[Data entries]
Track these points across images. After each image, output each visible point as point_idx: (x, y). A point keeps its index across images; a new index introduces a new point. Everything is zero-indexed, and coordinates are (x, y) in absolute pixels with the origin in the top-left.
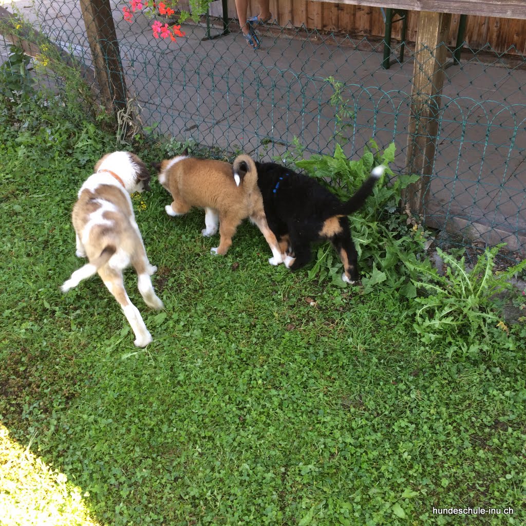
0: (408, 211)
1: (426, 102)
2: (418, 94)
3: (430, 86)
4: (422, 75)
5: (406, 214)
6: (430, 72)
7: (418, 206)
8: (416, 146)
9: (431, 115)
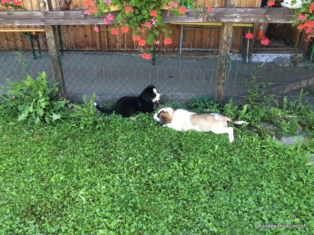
0: (60, 95)
1: (55, 55)
2: (52, 53)
3: (55, 50)
4: (51, 47)
5: (60, 96)
6: (54, 45)
7: (63, 93)
8: (56, 71)
9: (58, 60)
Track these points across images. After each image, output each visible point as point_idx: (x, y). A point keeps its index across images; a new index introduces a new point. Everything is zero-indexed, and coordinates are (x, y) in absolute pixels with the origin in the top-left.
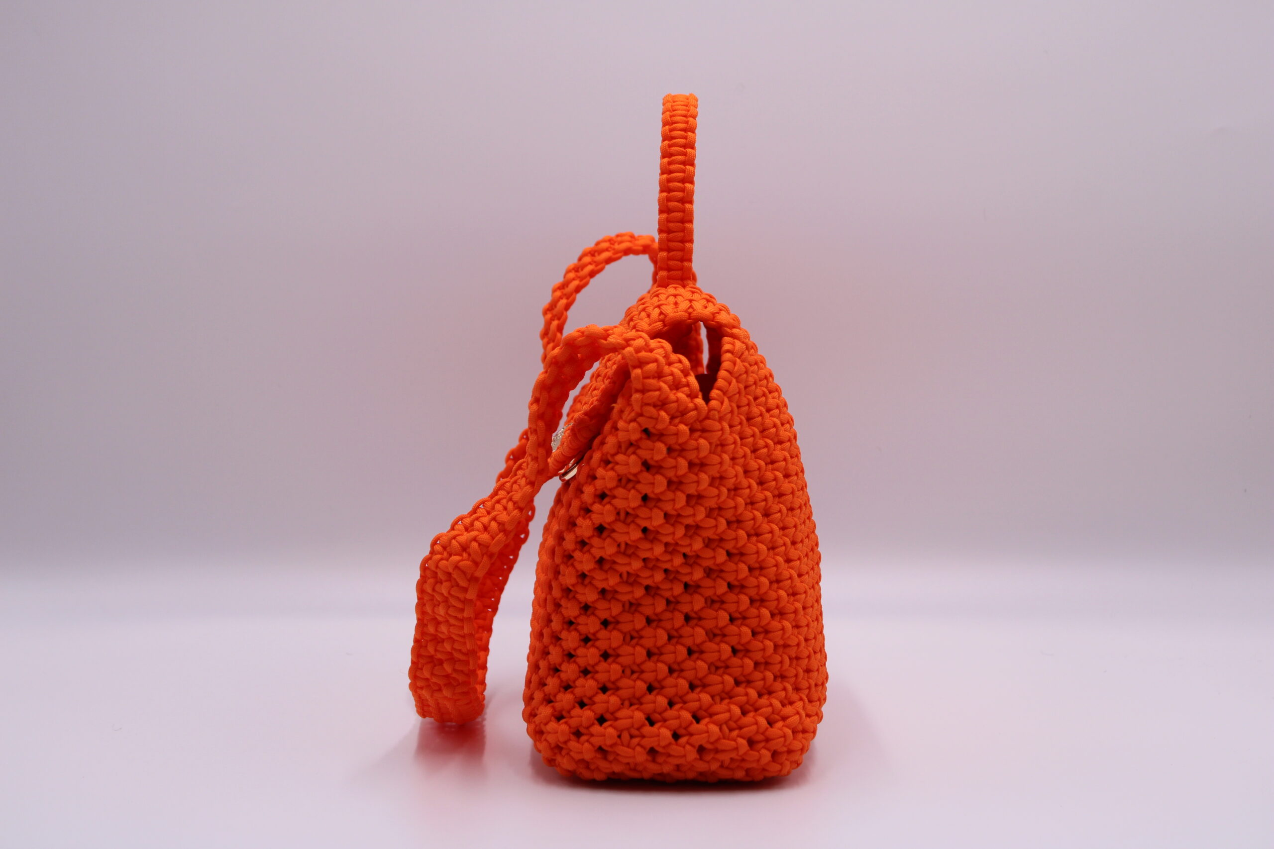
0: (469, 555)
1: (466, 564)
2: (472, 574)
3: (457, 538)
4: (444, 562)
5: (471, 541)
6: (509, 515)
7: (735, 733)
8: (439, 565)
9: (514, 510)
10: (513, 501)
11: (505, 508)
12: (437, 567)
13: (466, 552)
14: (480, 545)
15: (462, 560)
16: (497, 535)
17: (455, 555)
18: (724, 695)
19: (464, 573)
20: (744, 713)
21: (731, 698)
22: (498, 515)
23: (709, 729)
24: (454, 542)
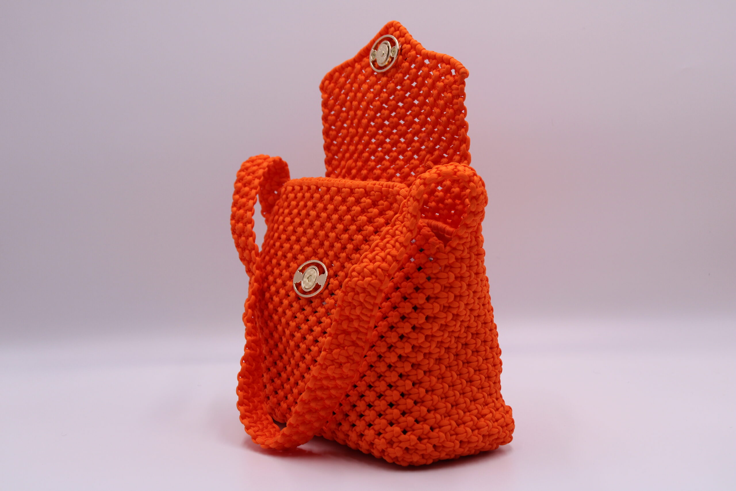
0: (376, 276)
1: (375, 281)
2: (379, 287)
3: (367, 267)
4: (361, 282)
5: (377, 269)
6: (398, 251)
7: (454, 437)
8: (357, 283)
9: (401, 248)
10: (398, 242)
11: (402, 233)
12: (356, 285)
13: (374, 275)
14: (382, 270)
15: (373, 280)
16: (392, 263)
17: (367, 277)
18: (446, 415)
19: (374, 287)
20: (458, 425)
21: (450, 416)
22: (390, 251)
23: (439, 436)
24: (365, 269)
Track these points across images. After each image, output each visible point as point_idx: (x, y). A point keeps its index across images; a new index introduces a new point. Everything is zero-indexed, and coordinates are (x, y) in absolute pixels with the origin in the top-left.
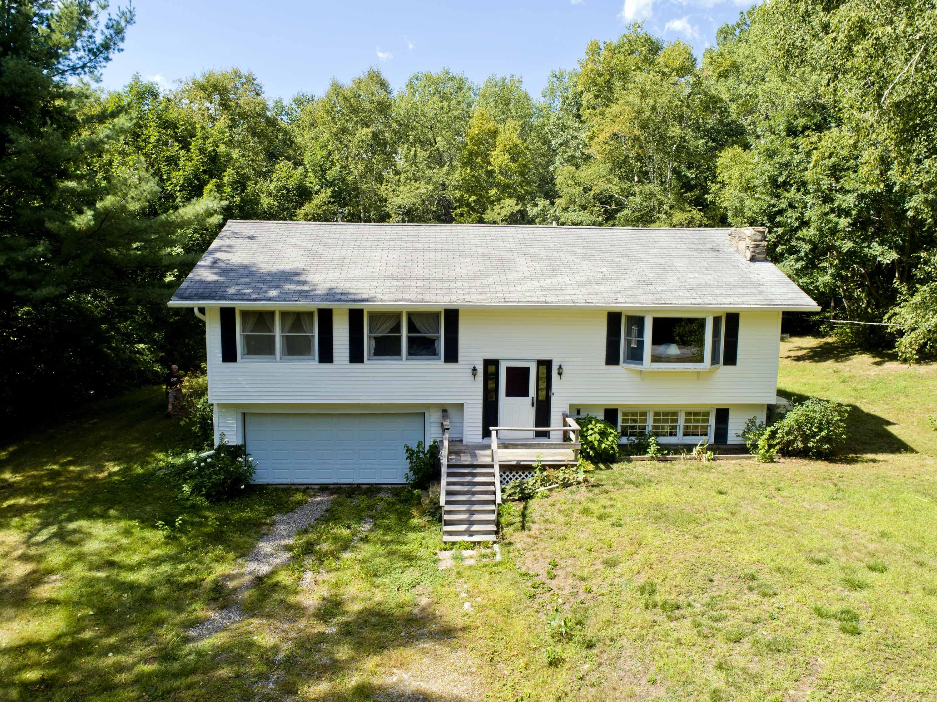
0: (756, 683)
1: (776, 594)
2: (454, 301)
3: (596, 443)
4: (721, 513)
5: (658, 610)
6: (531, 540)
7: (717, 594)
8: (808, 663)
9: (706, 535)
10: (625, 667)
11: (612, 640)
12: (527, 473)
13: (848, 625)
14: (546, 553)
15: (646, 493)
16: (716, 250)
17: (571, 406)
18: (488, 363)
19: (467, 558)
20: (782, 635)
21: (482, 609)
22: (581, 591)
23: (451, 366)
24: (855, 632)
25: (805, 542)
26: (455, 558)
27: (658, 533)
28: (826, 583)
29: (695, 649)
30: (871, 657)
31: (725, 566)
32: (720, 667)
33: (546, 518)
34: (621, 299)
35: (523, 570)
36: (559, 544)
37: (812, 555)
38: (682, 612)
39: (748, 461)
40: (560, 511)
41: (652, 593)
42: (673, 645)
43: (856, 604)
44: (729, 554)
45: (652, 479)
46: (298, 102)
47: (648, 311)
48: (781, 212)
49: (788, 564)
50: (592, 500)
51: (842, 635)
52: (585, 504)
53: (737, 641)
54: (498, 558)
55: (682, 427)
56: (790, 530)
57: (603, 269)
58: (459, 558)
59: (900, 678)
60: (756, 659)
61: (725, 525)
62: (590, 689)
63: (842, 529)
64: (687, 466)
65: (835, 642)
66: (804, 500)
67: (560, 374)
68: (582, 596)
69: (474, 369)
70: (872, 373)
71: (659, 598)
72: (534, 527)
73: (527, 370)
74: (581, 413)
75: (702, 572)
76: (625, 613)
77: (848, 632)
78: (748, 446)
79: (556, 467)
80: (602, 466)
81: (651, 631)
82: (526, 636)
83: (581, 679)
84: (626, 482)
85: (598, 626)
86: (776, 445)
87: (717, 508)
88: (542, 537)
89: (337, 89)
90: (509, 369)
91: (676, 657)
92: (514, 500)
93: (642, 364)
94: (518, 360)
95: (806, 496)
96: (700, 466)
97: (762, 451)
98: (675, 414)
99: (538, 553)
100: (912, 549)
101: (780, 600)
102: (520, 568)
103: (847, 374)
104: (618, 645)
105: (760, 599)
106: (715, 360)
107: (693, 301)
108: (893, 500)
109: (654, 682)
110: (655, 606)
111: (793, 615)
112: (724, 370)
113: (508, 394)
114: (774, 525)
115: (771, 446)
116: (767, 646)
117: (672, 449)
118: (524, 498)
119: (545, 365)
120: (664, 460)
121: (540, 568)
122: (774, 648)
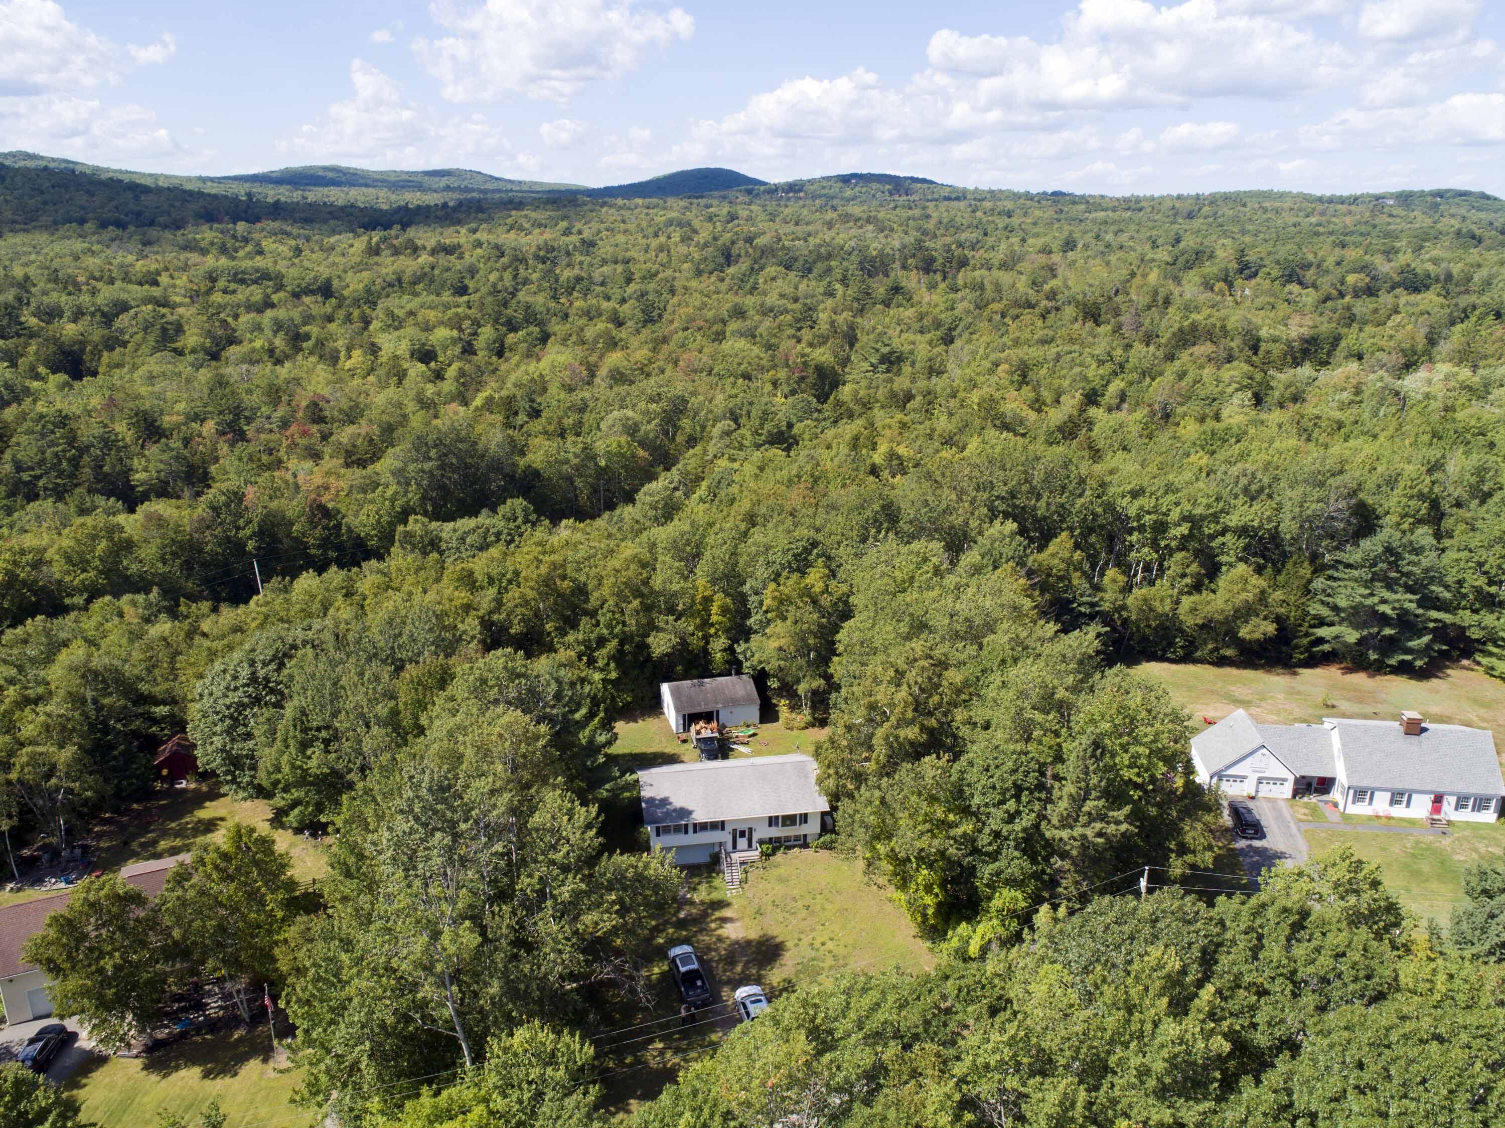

TASK PROMPT:
Write out each entry exactly as given, but skip the pictures.

SOLUTION TO THIS PROBLEM:
Track these points across images. After each image, output each visible point as point_idx: (x, y). A point keeps its index across images; a new index introduces a new point. Everything is zero-indexed, and coordinates are (x, y) in absolute pixels with the origin in the top-left.
0: (408, 211)
1: (426, 102)
2: (418, 94)
3: (430, 86)
4: (422, 75)
5: (406, 214)
6: (430, 72)
7: (418, 206)
8: (416, 146)
9: (431, 115)
0: (60, 95)
1: (55, 55)
2: (52, 53)
3: (55, 50)
4: (51, 47)
5: (60, 96)
6: (54, 45)
7: (63, 93)
8: (56, 71)
9: (58, 60)
Track these points across images. After each image, output each visible point as point_idx: (x, y). A point keeps its index across images; a new index introduces a new point. Everything is zero-indexed, and coordinates are (x, y) in absolute pixels with the origin in the top-left.
0: (469, 555)
1: (466, 564)
2: (472, 574)
3: (457, 538)
4: (444, 562)
5: (471, 541)
6: (509, 515)
7: (735, 733)
8: (439, 565)
9: (514, 510)
10: (513, 501)
11: (505, 508)
12: (437, 567)
13: (466, 552)
14: (480, 545)
15: (462, 560)
16: (497, 535)
17: (455, 555)
18: (724, 695)
19: (464, 573)
20: (744, 713)
21: (731, 698)
22: (498, 515)
23: (709, 729)
24: (454, 542)
0: (376, 276)
1: (375, 281)
2: (379, 287)
3: (367, 267)
4: (361, 282)
5: (377, 269)
6: (398, 251)
7: (454, 437)
8: (357, 283)
9: (401, 248)
10: (398, 242)
11: (402, 233)
12: (356, 285)
13: (374, 275)
14: (382, 270)
15: (373, 280)
16: (392, 263)
17: (367, 277)
18: (446, 415)
19: (374, 287)
20: (458, 425)
21: (450, 416)
22: (390, 251)
23: (439, 436)
24: (365, 269)
Track these points across images. After each image, output each visible point as point_idx: (x, y). A point keeps its index across images; a new index introduces a new point. Everything is zero-indexed, and coordinates are (x, y) in absolute pixels with the origin in the top-left.
0: (756, 683)
1: (776, 594)
2: (454, 301)
3: (596, 443)
4: (721, 513)
5: (658, 610)
6: (531, 540)
7: (717, 594)
8: (808, 663)
9: (706, 535)
10: (625, 667)
11: (612, 640)
12: (527, 473)
13: (848, 625)
14: (546, 553)
15: (646, 493)
16: (716, 250)
17: (571, 406)
18: (488, 363)
19: (467, 558)
20: (782, 635)
21: (482, 609)
22: (581, 591)
23: (451, 366)
24: (855, 632)
25: (805, 542)
26: (455, 558)
27: (658, 533)
28: (826, 583)
29: (695, 649)
30: (871, 657)
31: (725, 566)
32: (720, 667)
33: (546, 518)
34: (621, 299)
35: (523, 570)
36: (559, 544)
37: (812, 555)
38: (682, 612)
39: (748, 461)
40: (560, 511)
41: (652, 593)
42: (673, 645)
43: (856, 604)
44: (729, 554)
45: (652, 479)
46: (298, 102)
47: (648, 311)
48: (781, 212)
49: (788, 564)
50: (592, 500)
51: (842, 635)
52: (585, 504)
53: (737, 641)
54: (498, 558)
55: (682, 427)
56: (790, 530)
57: (603, 269)
58: (459, 558)
59: (900, 678)
60: (756, 659)
61: (725, 525)
62: (590, 689)
63: (842, 529)
64: (687, 466)
65: (835, 642)
66: (804, 500)
67: (560, 374)
68: (582, 596)
69: (474, 369)
70: (872, 373)
71: (659, 598)
72: (534, 527)
73: (527, 370)
74: (581, 413)
75: (702, 572)
76: (625, 613)
77: (848, 632)
78: (748, 446)
79: (556, 467)
80: (602, 466)
81: (651, 631)
82: (526, 636)
83: (581, 679)
84: (626, 482)
85: (598, 626)
86: (776, 445)
87: (717, 508)
88: (542, 537)
89: (337, 89)
90: (509, 369)
91: (676, 657)
92: (514, 500)
93: (642, 364)
94: (518, 360)
95: (806, 496)
96: (700, 466)
97: (762, 451)
98: (675, 414)
99: (538, 553)
100: (912, 549)
101: (780, 600)
102: (520, 568)
103: (847, 374)
104: (618, 645)
105: (760, 599)
106: (715, 360)
107: (693, 301)
108: (893, 500)
109: (654, 682)
110: (655, 606)
111: (793, 615)
112: (724, 370)
113: (508, 394)
114: (774, 525)
115: (771, 446)
116: (767, 646)
117: (672, 449)
118: (524, 498)
119: (545, 365)
120: (664, 460)
121: (540, 568)
122: (774, 648)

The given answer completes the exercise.